Last year, Iraq ordered over $4 billion worth of American weapons, mainly on the strength of high (over $100 a barrel) oil prices. The price of oil has since plummeted, and Iraq is seeking to get better payment terms. Many of the weapons ordered had to be paid for in advance, or on delivery. Now, many of these orders are at risk, because Iraq has a lousy credit score. Despite all that oil revenue, and a large chunk of global oil reserves, Iraq has a very bad credit history with just about everyone. So the country cannot finance the huge weapons purchases. The U.S. weapons firms will not extend credit, and expect to be paid. It's the past coming back to bite Iraq in the ass.
While Iraq paid cash for billions of dollars in weapons and ammo during their war with Iran in the 1980s, they defaulted on over $10 billion in loans from Arab neighbors. Russia was stiffed for over $5 billion in military material, and recently wrote off those debts (in return for access to oil field development deals and other opportunities). In the last decade of Saddam's rule, he burned up what little fiscal credibility Iraq still had. When Saddam was overthrown in 2003, Iraq was not only broke, but possessed one of the lowest credit ratings on the planet. Saddam screwed everyone, and the international banks have a long memory for that sort of thing.
If Iraq really wants it's American weapons (M-1 tanks, Stryker armored vehicles, helicopters and lots of other equipment), they can pay cash. But they haven't got that kind of cash. This is very inconvenient, as Iraq also wants to order up dozens of F-16 fighters. That's out of the question as well, considering the current financial condition.

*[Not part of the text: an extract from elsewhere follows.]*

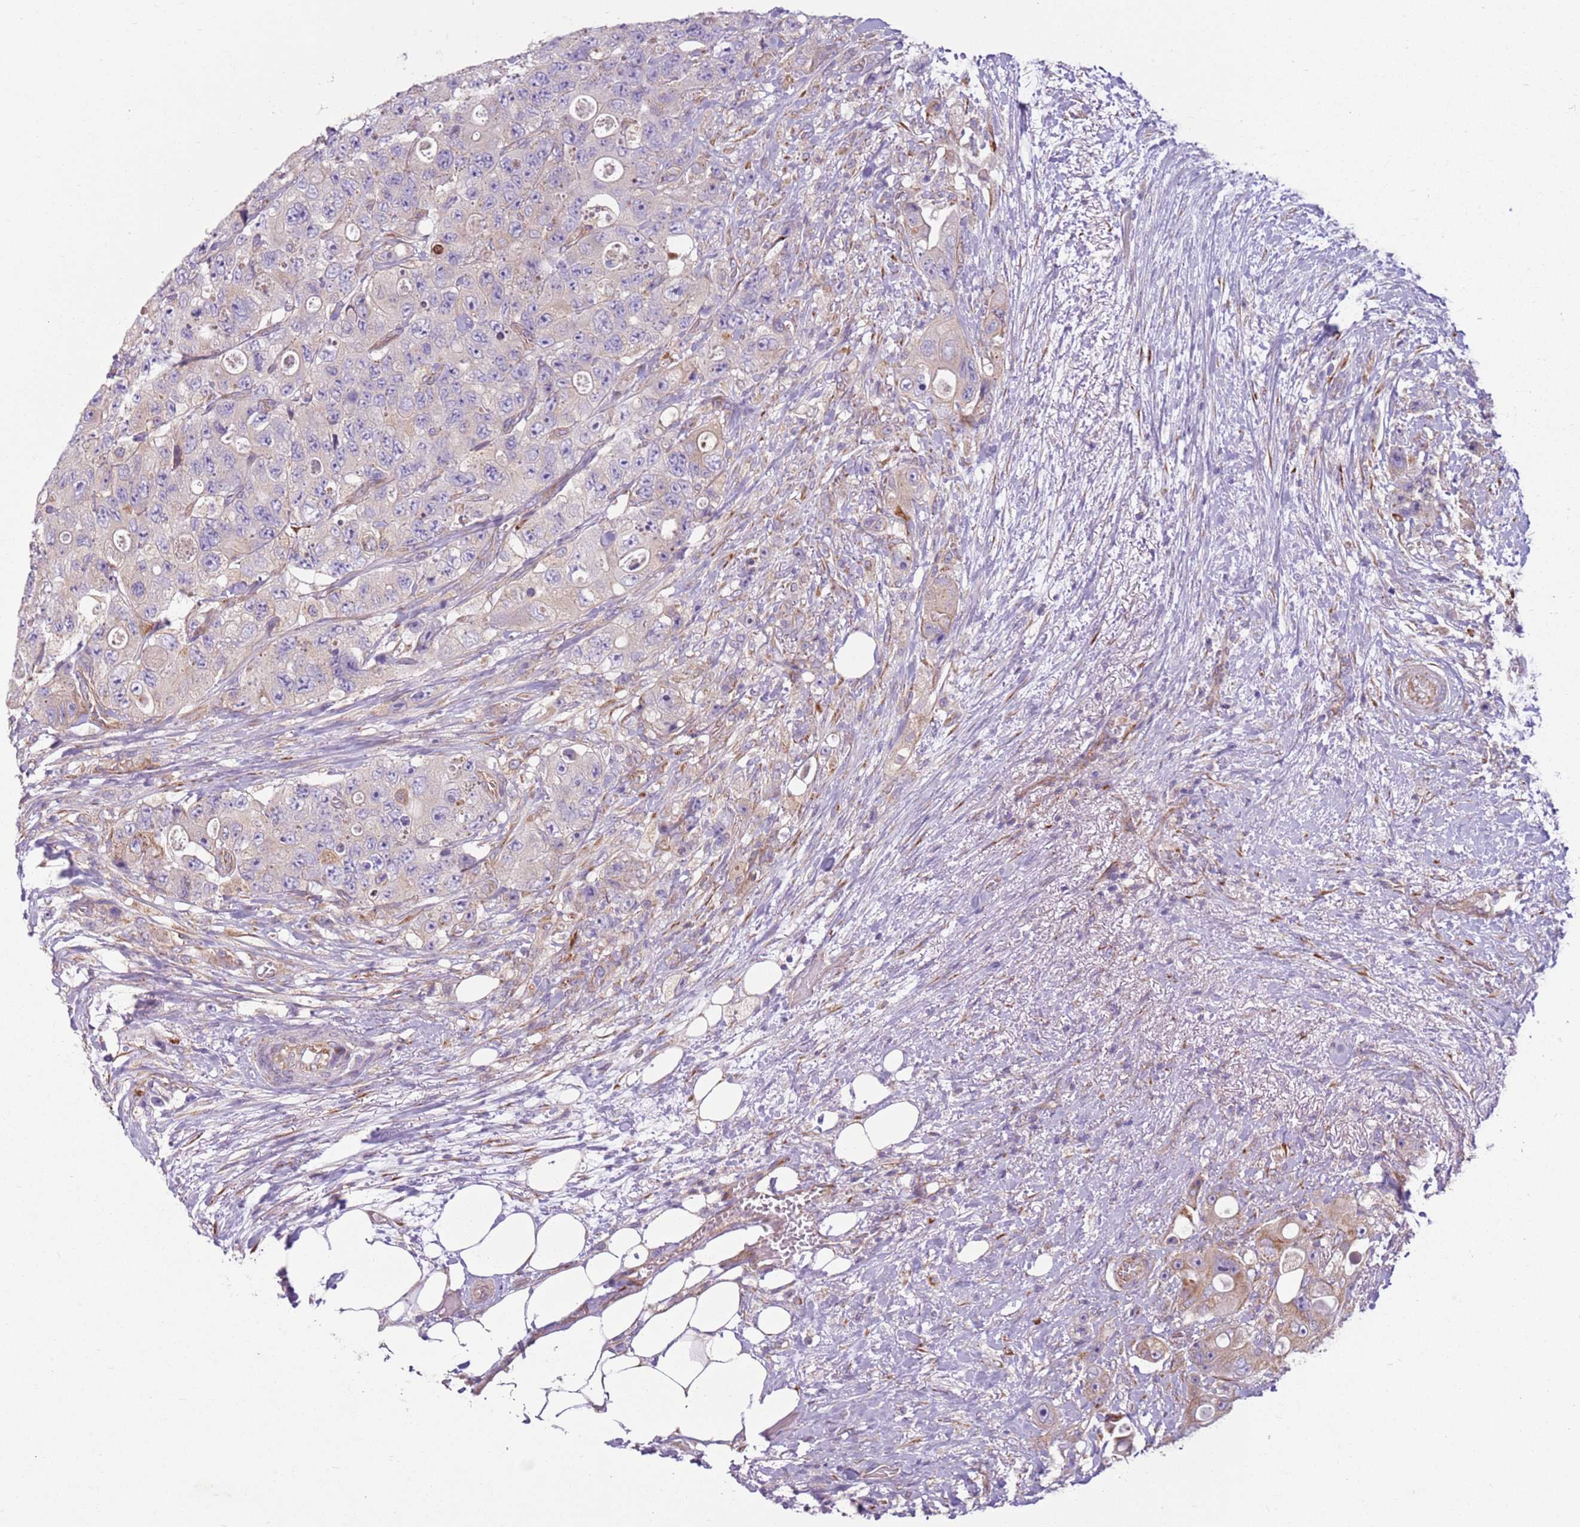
{"staining": {"intensity": "weak", "quantity": "<25%", "location": "cytoplasmic/membranous"}, "tissue": "colorectal cancer", "cell_type": "Tumor cells", "image_type": "cancer", "snomed": [{"axis": "morphology", "description": "Adenocarcinoma, NOS"}, {"axis": "topography", "description": "Colon"}], "caption": "This is an IHC photomicrograph of human colorectal cancer. There is no staining in tumor cells.", "gene": "TMEM200C", "patient": {"sex": "female", "age": 46}}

A desperate Iraq wants credit terms from U.S. weapons suppliers. If they don't get it, the only alternative is to take the low (price) road, and buy Russian or Chinese gear, or second hand U.S. stuff (like pre-owned F-16s). Many attractive deals are available, and the only neighbor Iraq really has to worry about is Iran (which has a ramshackle military after decades of embargoes.) Russia and China probably won't offer credit, although they are willing to accept deals providing control over some of Iraq's oil reserves.
Iraq is, technically, deep in debt, and has been for decades. Two years ago, they began asking nations to cancel over $50 billion in debts, incurred during Saddam Husseins rule. The implication here is that, if the debts are not cancelled, Iraq would simply renounce the debts as being those of dictator Saddam Hussein and his henchmen, and not an obligation of a democratic Iraq. That would put Iraq's international financial status at risk for several years, as lawyers battled it out and banks retaliated. Most foreigners feel that Iraq should pay, if only because the country sits atop over a trillion dollars worth of oil, and that most of the money went to pay for a war with Iran, a war started when Saddam invaded in an attempt to steal Iran's oil fields.

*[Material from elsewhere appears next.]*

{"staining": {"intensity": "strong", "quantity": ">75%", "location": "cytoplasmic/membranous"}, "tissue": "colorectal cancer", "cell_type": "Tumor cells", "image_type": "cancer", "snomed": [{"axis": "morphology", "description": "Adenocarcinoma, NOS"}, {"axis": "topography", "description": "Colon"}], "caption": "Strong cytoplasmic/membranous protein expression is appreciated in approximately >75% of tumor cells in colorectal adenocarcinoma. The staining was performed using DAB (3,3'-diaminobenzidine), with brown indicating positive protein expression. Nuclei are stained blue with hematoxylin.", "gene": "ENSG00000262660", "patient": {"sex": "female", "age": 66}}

Iraq borrowed nearly $60 billion over the last three decades, most of it used to pay for the 1980s war with Iran. After the initial 1980 invasion failed, Iran struck back. It was only because of generous gifts and loans from other Arab states, and generous credit terms, from Russia and China, for weapons purchases, that Saddam was able to survive.
The largest creditor was Saudi Arabia, which was owed $17 billion. Saudi officials were willing to forgive 80 per cent of the debt. Saudi Arabia sees Iraq as its main defense against Iranian aggression, and wants to develop good relations with the new Iraqi government.
Kuwait was owed $15 billion. Because of the 1990 Iraq invasion (partly in an attempt to cancel that debt), the Kuwaitis refuse to cancel the debt. Kuwait's ruler could just forgive the debt, but the elected parliament has enough power, and popularity, to rally public opinion against the Emir. While the elected officials have a lot of power, the unelected emir still has more. Other Arab states in the Gulf see Kuwaits quasi-democracy as a mistake, as it seems to create more arguing and conflict, than anything else. In Kuwait, the elected officials dare not risk offending their constituents by showing any willingness to forgive the Iraq debt.
Russia is owed $13 billion, and was willing to forgive the debt, in return for guarantees that new business will be forthcoming. Russia has worked out similar deals with other Arab nations that bought lots of weapons from the Soviet Union, and then were unable, or unwilling, to pay. These days, Russia is much stricter when it comes to getting paid for weapons. China was owed $8 billion, has said little, but was believed to want whatever deal Russia gets. The rest was owed to a collection of Western and Moslem states, all of whom wanted Iraq to survive its war with Iran in the 1980s.
Iraq was able to get some, but not most, of that debt forgiven. But the rampant corruption in the Iraqi government still makes supplier uneasy about selling Iraq anything on credit.